The shutdown is another example. I have not yet heard any credible argument against imposing this self-inflicted wound on the economy. At least for now, a super-majority of Americans support the initial pause. But the opposite is true about reopening the country. The opinions range from not opening until we are 100 percent sure that no one else will be infected, to the other extreme of opening immediately without worrying whether the disease will spread.
I subscribe to a more moderate view; one that balances the risk of reinfection from opening against our economic collapse if we don’t. The difficulty lies is finding the tipping point. This uneasy balance is so conflicting that I find myself rethinking it often.
As Mayor of Cedarhurst, I have been urging our elected county and state leaders to allow our downtown shopkeepers to open their stores with reasonable guidelines to maximize public safety. Anyone who wants to follow a more sheltered protocol is free to do that. No one will be forced to open. On the other hand, I recognize that not everyone has the option to shelter at home and some business owners and employees will chose to endanger their lives because they believe they have no viable alternative.
I cannot recall ever facing a similar life and death decision individually or as a nation. That is not hyperbole. It is a real dilemma challenging our elected leaders who will choose when and how they will reopen New York. Postponing this decision is not acceptable. It is in reality choosing not to restart the economy while simultaneously hiding from the consequences of that choice. Under the circumstances, procrastination is a desertion of leadership and responsibility.
So I am back to the original question. Mayor, how do we solve the Covid problem? My answer is that we have a two-prong attack. We deal with the health crisis first and foremost. Our nation and our state have devoted enormous resources and attention to that end, and the spread of the infection is subsiding. We have to thank our brave health care providers whose self-sacrifice has helped get us to this point. We owe them the duty to act responsibly in making any decisions.

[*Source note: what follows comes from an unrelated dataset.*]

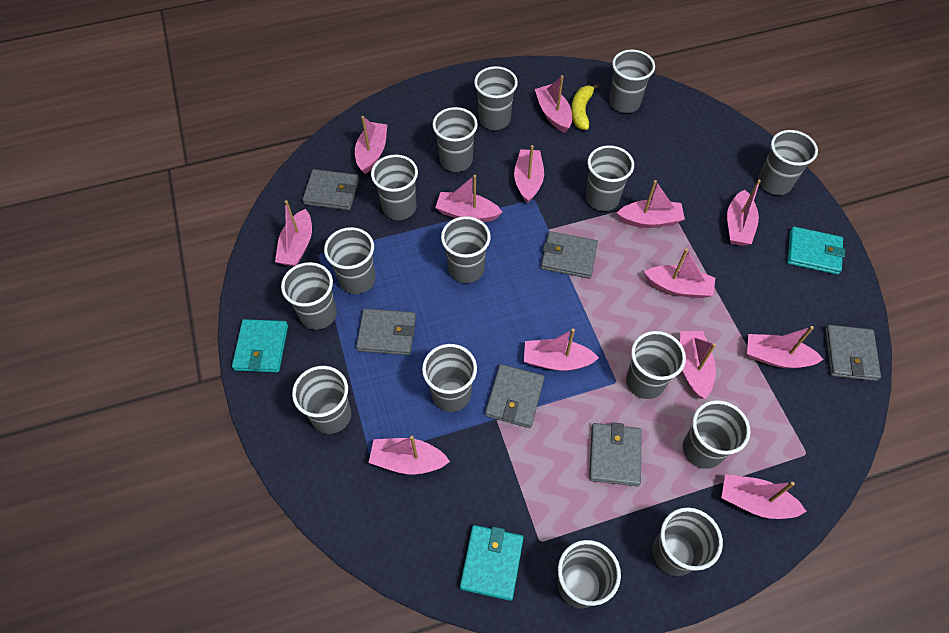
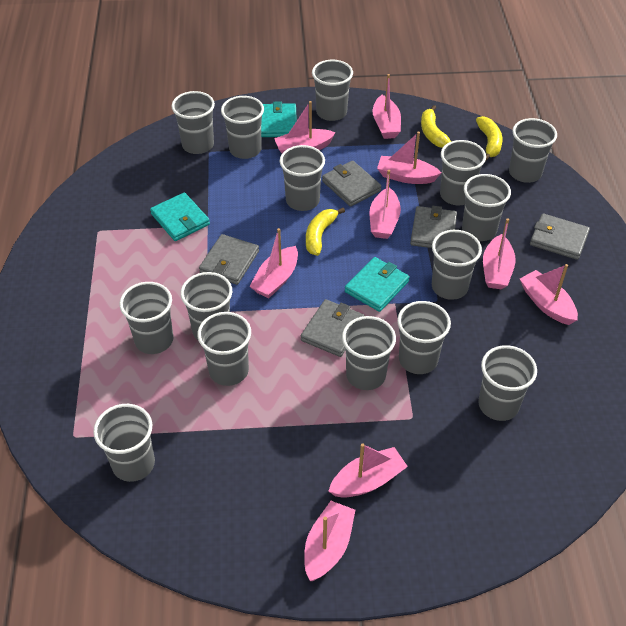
grey wallet: 6 -> 5
pink boat: 13 -> 9
yellow banana: 1 -> 3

To every observer it appears that we have flattened the curve, which is good. The urgency that precipitated the shutdown is trending down and we are at the crossroads. Ideally, we should wait for the discovery of a cure and vaccine before we reopen, but we can’t.
The medical experts agree that a cure and vaccine are not imminent. Instead, the metrics prescribed by the medical community indicate that the time to carefully reopen has come. I acknowledge that reopening is fraught with uncertainty, but continuing the shutdown is guaranteed to bring economic ruin. We must reopen and simultaneously leave a cautious hand on the throttle to adjust the speed if the epidemiological data changes. We must proceed in collaboration with the medical professionals to minimize the risks involved.

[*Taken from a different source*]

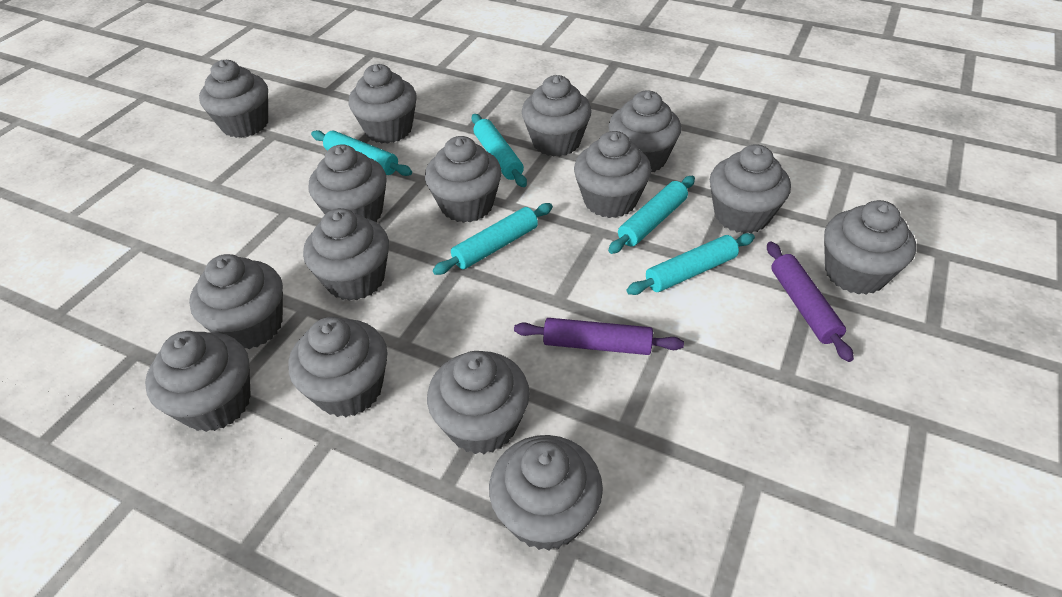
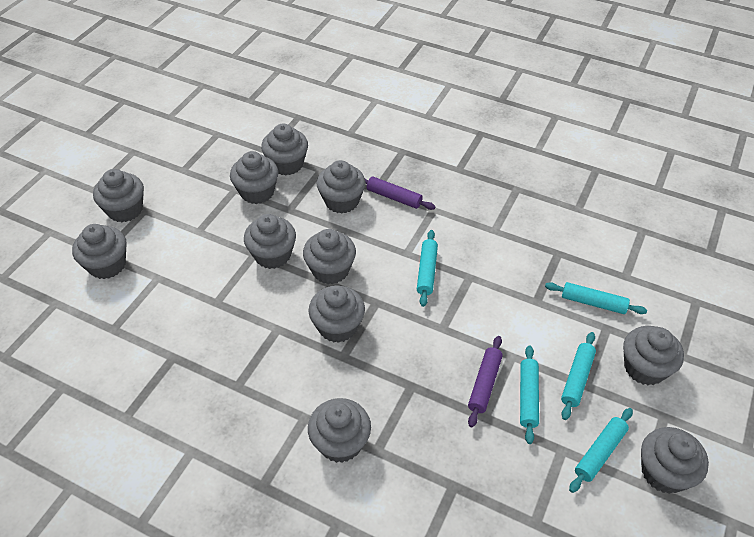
grey cupcake: 15 -> 11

Opening as safely as possible means that the small local businesses in our downtown should be involved. Essential businesses such as Target and Costco never shut down. They stayed open because they sell food and pharmacy items. There is no reason to believe that buying a shirt in Target or Costco is any safer than buying a shirt on Central Avenue.
To the contrary, it is easier to enforce safety protocols by customers in a local store than with the throng of shoppers inside a big box store. Social distancing, gloves, masks and sanitizer are just as effective in a local store as they are in Walmart or Home Depot. I believe that our business community is responsible and will obey the guidelines for reopening, especially if they know that violations will be costly and enforced.
To be very clear, I am not advocating that we lift all controls and charge ahead at full speed. That is dangerous and irresponsible. Rather, I am asking for parity on behalf of our small business owners. If the big boxes are open and selling more than essential food and pharmacy items, our small businesses should have the same opportunity. The awful truth is that if our downtown remains shuttered much longer, there may not be anything to reopen.